For the samples with chromosome abnormalities, other methods were used for verification. Aneuploidy (except trisomy 13, 18, and 21) and all mosaics were verified by karyotyping analysis or fluorescence in situ hybridization. The CNVs identified by CNV-Seq were confirmed by chromosome microarray analysis, multiple ligation probe amplification or repeating the CNV-seq analysis in an independent laboratory. In cases with CNVs findings, CNV-seq was also performed on parental samples to help determine the pathogenicity and inherited patterns of CNVs.

Analysis and interpretation

In this study, the pathogenicity of CNVs > 100 kb was analyzed. The clinical significance of detected CNVs was classified as benign (B), likely benign (LB), variants of uncertain significance (VUS), LP or P according to the American College of Medical Genetics and Genomics standards and guidelines [23]. Detected CNVs were evaluated based on scientific literature reviews and public databases, including ClinGen (http://www.ncbi.nlm.nih.gov/projects/dbvar/clingen/), DECIPHER (http://decipher.sanger.ac.uk/), GeneReviews (http://www.ncbi.nlm.nih.gov/books/NBK1116/), Database of Genomic Variants (DGV, http://dgv.tcag.ca/dgv/app/home/), ClinVar (https://www.ncbi.nlm.nih.gov/clinvar), Genome Aggregation Database (gnomAD, http://gnomad-sg.org/), and Online Mendelian Inheritance in Man (OMIM; http://www.omim.org/). Following classification, we excluded B, LB, and VUS from the study. The flowchart of the study design is shown in Fig. 1.

Fig. 1
figure 1

The flowchart of the study design

Results

The final study cohort comprised 28,469 pregnant Chinese women without ultrasonic structural abnormalities, a total of 1,022 with clinically significant fetal chromosome abnormalities were identified, including 587 aneuploidies(2.06%) and 435(1.53%) P/LP CNVs. Advanced age and high-risk of prenatal screening were the most common detection indicators, with higher detection rate of aneuploidies in both groups compared to the other two groups. There was no significant difference in the detection rate of P/LP CNVs among the four clinical indication groups. The incidence of chromosome abnormalities referred by each clinical indication is shown in Table 1; Fig. 2(A).

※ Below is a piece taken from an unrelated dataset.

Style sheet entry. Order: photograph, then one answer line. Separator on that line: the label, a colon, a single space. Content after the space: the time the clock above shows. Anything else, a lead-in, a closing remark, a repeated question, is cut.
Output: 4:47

Table 1 Chromosome abnormalities in different clinical indication groups
Fig. 2
figure 2

A. Chromosome abnormalities in different clinical indication groups. B. The CNV characteristics of different clinical indication groups. ns, no significance, P < 0.05; **, P < 0.01; ***, P < 0.001

Characteristics of aneuploidies

Of the 28,469 amniotic fluid samples, chromosomal aneuploidies were found in 587 fetuses (587/28,469, 2.06%), all of which were aneuploidies, including 496 non-mosaics (496/587, 84.50%) and 91 mosaics (91/587, 15.50%). Trisomy 21 was the most frequent, followed by SCAs. mosaics were mainly found in the sex chromosomes, as shown in Table 2.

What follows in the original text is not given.